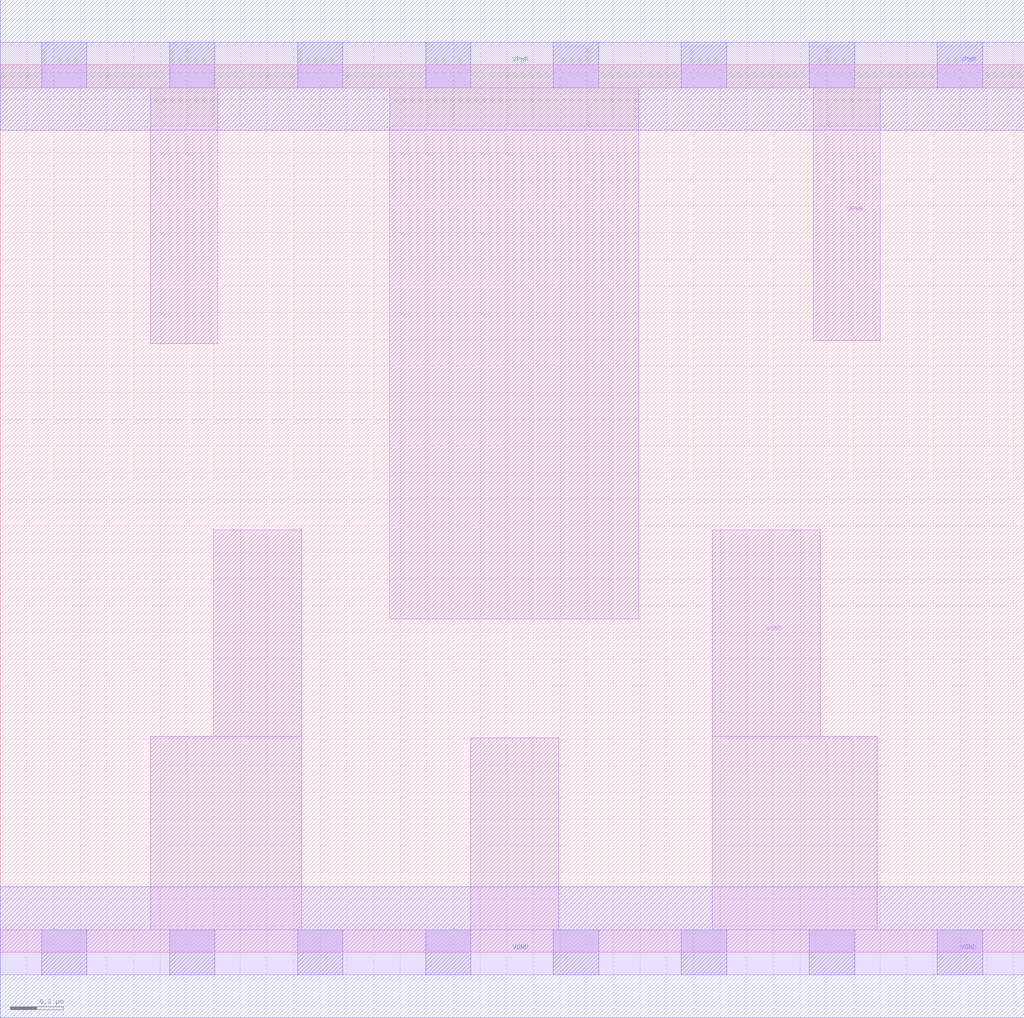
<source format=lef>
# Copyright 2020 The SkyWater PDK Authors
#
# Licensed under the Apache License, Version 2.0 (the "License");
# you may not use this file except in compliance with the License.
# You may obtain a copy of the License at
#
#     https://www.apache.org/licenses/LICENSE-2.0
#
# Unless required by applicable law or agreed to in writing, software
# distributed under the License is distributed on an "AS IS" BASIS,
# WITHOUT WARRANTIES OR CONDITIONS OF ANY KIND, either express or implied.
# See the License for the specific language governing permissions and
# limitations under the License.
#
# SPDX-License-Identifier: Apache-2.0

VERSION 5.7 ;
  NAMESCASESENSITIVE ON ;
  NOWIREEXTENSIONATPIN ON ;
  DIVIDERCHAR "/" ;
  BUSBITCHARS "[]" ;
UNITS
  DATABASE MICRONS 200 ;
END UNITS
MACRO sky130_fd_sc_ls__decap_8
  CLASS CORE ;
  SOURCE USER ;
  FOREIGN sky130_fd_sc_ls__decap_8 ;
  ORIGIN  0.000000  0.000000 ;
  SIZE  3.840000 BY  3.330000 ;
  SYMMETRY X Y ;
  SITE unit ;
  PIN VGND
    DIRECTION INOUT ;
    SHAPE ABUTMENT ;
    USE GROUND ;
    PORT
      LAYER li1 ;
        RECT 0.000000 -0.085000 3.840000 0.085000 ;
        RECT 0.565000  0.085000 1.130000 0.810000 ;
        RECT 0.800000  0.810000 1.130000 1.585000 ;
        RECT 1.765000  0.085000 2.095000 0.805000 ;
        RECT 2.670000  0.085000 3.290000 0.810000 ;
        RECT 2.670000  0.810000 3.075000 1.585000 ;
      LAYER mcon ;
        RECT 0.155000 -0.085000 0.325000 0.085000 ;
        RECT 0.635000 -0.085000 0.805000 0.085000 ;
        RECT 1.115000 -0.085000 1.285000 0.085000 ;
        RECT 1.595000 -0.085000 1.765000 0.085000 ;
        RECT 2.075000 -0.085000 2.245000 0.085000 ;
        RECT 2.555000 -0.085000 2.725000 0.085000 ;
        RECT 3.035000 -0.085000 3.205000 0.085000 ;
        RECT 3.515000 -0.085000 3.685000 0.085000 ;
      LAYER met1 ;
        RECT 0.000000 -0.245000 3.840000 0.245000 ;
    END
  END VGND
  PIN VPWR
    DIRECTION INOUT ;
    SHAPE ABUTMENT ;
    USE POWER ;
    PORT
      LAYER li1 ;
        RECT 0.000000 3.245000 3.840000 3.415000 ;
        RECT 0.565000 2.285000 0.815000 3.245000 ;
        RECT 1.460000 1.250000 2.395000 3.245000 ;
        RECT 3.050000 2.295000 3.300000 3.245000 ;
      LAYER mcon ;
        RECT 0.155000 3.245000 0.325000 3.415000 ;
        RECT 0.635000 3.245000 0.805000 3.415000 ;
        RECT 1.115000 3.245000 1.285000 3.415000 ;
        RECT 1.595000 3.245000 1.765000 3.415000 ;
        RECT 2.075000 3.245000 2.245000 3.415000 ;
        RECT 2.555000 3.245000 2.725000 3.415000 ;
        RECT 3.035000 3.245000 3.205000 3.415000 ;
        RECT 3.515000 3.245000 3.685000 3.415000 ;
      LAYER met1 ;
        RECT 0.000000 3.085000 3.840000 3.575000 ;
    END
  END VPWR
END sky130_fd_sc_ls__decap_8

</source>
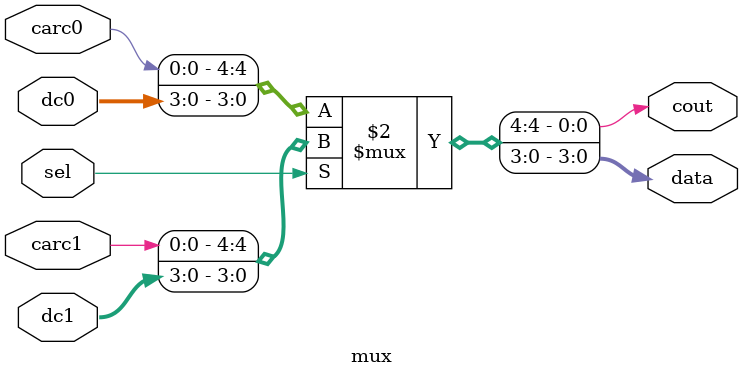
<source format=v>
`timescale 1ns / 1ps
module crisel(

x,y,cin,
cout,sumo
);

input [31:0]x;
input [31:0]y;
input cin;
output  cout;
output  [31:0]sumo;

wire [7:0]carc1,carc0;
wire [6:0]c;
wire [31:0] sumc1,sumc0;




fulladd ad1(x[3:0],y[3:0],sumc1[3:0],sumc0[3:0],carc1[0],carc0[0]);
mux m1(cin,sumc1[3:0],sumc0[3:0],carc1[0],carc0[0],sumo[3:0],c[0]);
fulladd ad2(x[7:4],y[7:4],sumc1[7:4],sumc0[7:4],carc1[1],carc0[1]);
mux m2(c[0],sumc1[7:4],sumc0[7:4],carc1[1],carc0[1],sumo[7:4],c[1]);


fulladd ad3(x[11:8],y[11:8],sumc1[11:8],sumc0[11:8],carc1[2],carc0[2]);
mux m3(c[1],sumc1[11:8],sumc0[11:8],carc1[2],carc0[2],sumo[11:8],c[2]);
fulladd ad4(x[15:12],y[15:12],sumc1[15:12],sumc0[15:12],carc1[3],carc0[3]);
mux m4(c[2],sumc1[15:12],sumc0[15:12],carc1[3],carc0[3],sumo[15:12],c[3]);


fulladd ad5(x[19:16],y[19:16],sumc1[19:16],sumc0[19:16],carc1[4],carc0[4]);
mux m5(c[3],sumc1[19:16],sumc0[19:16],carc1[4],carc0[4],sumo[19:16],c[4]);
fulladd ad6(x[23:20],y[23:20],sumc1[23:20],sumc0[23:20],carc1[5],carc0[5]);
mux m6(c[4],sumc1[23:20],sumc0[23:20],carc1[5],carc0[5],sumo[23:20],c[5]);


fulladd ad7(x[27:24],y[27:24],sumc1[27:24],sumc0[27:24],carc1[6],carc0[6]);
mux m7(c[5],sumc1[27:24],sumc0[27:24],carc1[6],carc0[6],sumo[27:24],c[6]);
fulladd ad8(x[31:28],y[31:28],sumc1[31:28],sumc0[31:28],carc1[7],carc0[7]);
mux m8(c[6],sumc1[31:28],sumc0[31:28],carc1[7],carc0[7],sumo[31:28],cout);

endmodule



module fulladd(
    input [3:0]a,
    input [3:0]b,
    
    output [3:0]sumc1,sumc0,
    output carc1,carc0
	 
    );
	 
assign {carc0,sumc0} = a+b;
assign {carc1,sumc1} = a+b+1;

//assign carc0 = ;	 
	// wire sumt;
	 //wire cart,ct;
//hadd h1(a,b,sumt,cart);
//hadd h2(sumt,c,sum1,ct);
//or a1(car1,cart,ct);

endmodule

module mux(sel, dc1,dc0,carc1,carc0,data,cout);

input sel;
input[3:0] dc1,dc0;
input carc0,carc1;
output cout;
output [3:0]data;

assign {cout,data} = (sel == 0)? {carc0,dc0} : {carc1,dc1};

endmodule



</source>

- **EXERCISE**
Only the pictures may be dropped; print every record exactly as given.

- **OUTPUT FOR THIS TASK**
<source format=lef>
# Copyright 2020 The SkyWater PDK Authors
#
# Licensed under the Apache License, Version 2.0 (the "License");
# you may not use this file except in compliance with the License.
# You may obtain a copy of the License at
#
#     https://www.apache.org/licenses/LICENSE-2.0
#
# Unless required by applicable law or agreed to in writing, software
# distributed under the License is distributed on an "AS IS" BASIS,
# WITHOUT WARRANTIES OR CONDITIONS OF ANY KIND, either express or implied.
# See the License for the specific language governing permissions and
# limitations under the License.
#
# SPDX-License-Identifier: Apache-2.0

VERSION 5.7 ;
  NAMESCASESENSITIVE ON ;
  NOWIREEXTENSIONATPIN ON ;
  DIVIDERCHAR "/" ;
  BUSBITCHARS "[]" ;
UNITS
  DATABASE MICRONS 200 ;
END UNITS
MACRO sky130_fd_sc_ls__decap_8
  CLASS CORE ;
  SOURCE USER ;
  FOREIGN sky130_fd_sc_ls__decap_8 ;
  ORIGIN  0.000000  0.000000 ;
  SIZE  3.840000 BY  3.330000 ;
  SYMMETRY X Y ;
  SITE unit ;
  PIN VGND
    DIRECTION INOUT ;
    SHAPE ABUTMENT ;
    USE GROUND ;
    PORT
      LAYER li1 ;
        RECT 0.000000 -0.085000 3.840000 0.085000 ;
        RECT 0.565000  0.085000 1.130000 0.810000 ;
        RECT 0.800000  0.810000 1.130000 1.585000 ;
        RECT 1.765000  0.085000 2.095000 0.805000 ;
        RECT 2.670000  0.085000 3.290000 0.810000 ;
        RECT 2.670000  0.810000 3.075000 1.585000 ;
      LAYER mcon ;
        RECT 0.155000 -0.085000 0.325000 0.085000 ;
        RECT 0.635000 -0.085000 0.805000 0.085000 ;
        RECT 1.115000 -0.085000 1.285000 0.085000 ;
        RECT 1.595000 -0.085000 1.765000 0.085000 ;
        RECT 2.075000 -0.085000 2.245000 0.085000 ;
        RECT 2.555000 -0.085000 2.725000 0.085000 ;
        RECT 3.035000 -0.085000 3.205000 0.085000 ;
        RECT 3.515000 -0.085000 3.685000 0.085000 ;
      LAYER met1 ;
        RECT 0.000000 -0.245000 3.840000 0.245000 ;
    END
  END VGND
  PIN VPWR
    DIRECTION INOUT ;
    SHAPE ABUTMENT ;
    USE POWER ;
    PORT
      LAYER li1 ;
        RECT 0.000000 3.245000 3.840000 3.415000 ;
        RECT 0.565000 2.285000 0.815000 3.245000 ;
        RECT 1.460000 1.250000 2.395000 3.245000 ;
        RECT 3.050000 2.295000 3.300000 3.245000 ;
      LAYER mcon ;
        RECT 0.155000 3.245000 0.325000 3.415000 ;
        RECT 0.635000 3.245000 0.805000 3.415000 ;
        RECT 1.115000 3.245000 1.285000 3.415000 ;
        RECT 1.595000 3.245000 1.765000 3.415000 ;
        RECT 2.075000 3.245000 2.245000 3.415000 ;
        RECT 2.555000 3.245000 2.725000 3.415000 ;
        RECT 3.035000 3.245000 3.205000 3.415000 ;
        RECT 3.515000 3.245000 3.685000 3.415000 ;
      LAYER met1 ;
        RECT 0.000000 3.085000 3.840000 3.575000 ;
    END
  END VPWR
END sky130_fd_sc_ls__decap_8

</source>
<source format=v>
`timescale 1ns / 1ps
module crisel(

x,y,cin,
cout,sumo
);

input [31:0]x;
input [31:0]y;
input cin;
output  cout;
output  [31:0]sumo;

wire [7:0]carc1,carc0;
wire [6:0]c;
wire [31:0] sumc1,sumc0;




fulladd ad1(x[3:0],y[3:0],sumc1[3:0],sumc0[3:0],carc1[0],carc0[0]);
mux m1(cin,sumc1[3:0],sumc0[3:0],carc1[0],carc0[0],sumo[3:0],c[0]);
fulladd ad2(x[7:4],y[7:4],sumc1[7:4],sumc0[7:4],carc1[1],carc0[1]);
mux m2(c[0],sumc1[7:4],sumc0[7:4],carc1[1],carc0[1],sumo[7:4],c[1]);


fulladd ad3(x[11:8],y[11:8],sumc1[11:8],sumc0[11:8],carc1[2],carc0[2]);
mux m3(c[1],sumc1[11:8],sumc0[11:8],carc1[2],carc0[2],sumo[11:8],c[2]);
fulladd ad4(x[15:12],y[15:12],sumc1[15:12],sumc0[15:12],carc1[3],carc0[3]);
mux m4(c[2],sumc1[15:12],sumc0[15:12],carc1[3],carc0[3],sumo[15:12],c[3]);


fulladd ad5(x[19:16],y[19:16],sumc1[19:16],sumc0[19:16],carc1[4],carc0[4]);
mux m5(c[3],sumc1[19:16],sumc0[19:16],carc1[4],carc0[4],sumo[19:16],c[4]);
fulladd ad6(x[23:20],y[23:20],sumc1[23:20],sumc0[23:20],carc1[5],carc0[5]);
mux m6(c[4],sumc1[23:20],sumc0[23:20],carc1[5],carc0[5],sumo[23:20],c[5]);


fulladd ad7(x[27:24],y[27:24],sumc1[27:24],sumc0[27:24],carc1[6],carc0[6]);
mux m7(c[5],sumc1[27:24],sumc0[27:24],carc1[6],carc0[6],sumo[27:24],c[6]);
fulladd ad8(x[31:28],y[31:28],sumc1[31:28],sumc0[31:28],carc1[7],carc0[7]);
mux m8(c[6],sumc1[31:28],sumc0[31:28],carc1[7],carc0[7],sumo[31:28],cout);

endmodule



module fulladd(
    input [3:0]a,
    input [3:0]b,
    
    output [3:0]sumc1,sumc0,
    output carc1,carc0
	 
    );
	 
assign {carc0,sumc0} = a+b;
assign {carc1,sumc1} = a+b+1;

//assign carc0 = ;	 
	// wire sumt;
	 //wire cart,ct;
//hadd h1(a,b,sumt,cart);
//hadd h2(sumt,c,sum1,ct);
//or a1(car1,cart,ct);

endmodule

module mux(sel, dc1,dc0,carc1,carc0,data,cout);

input sel;
input[3:0] dc1,dc0;
input carc0,carc1;
output cout;
output [3:0]data;

assign {cout,data} = (sel == 0)? {carc0,dc0} : {carc1,dc1};

endmodule



</source>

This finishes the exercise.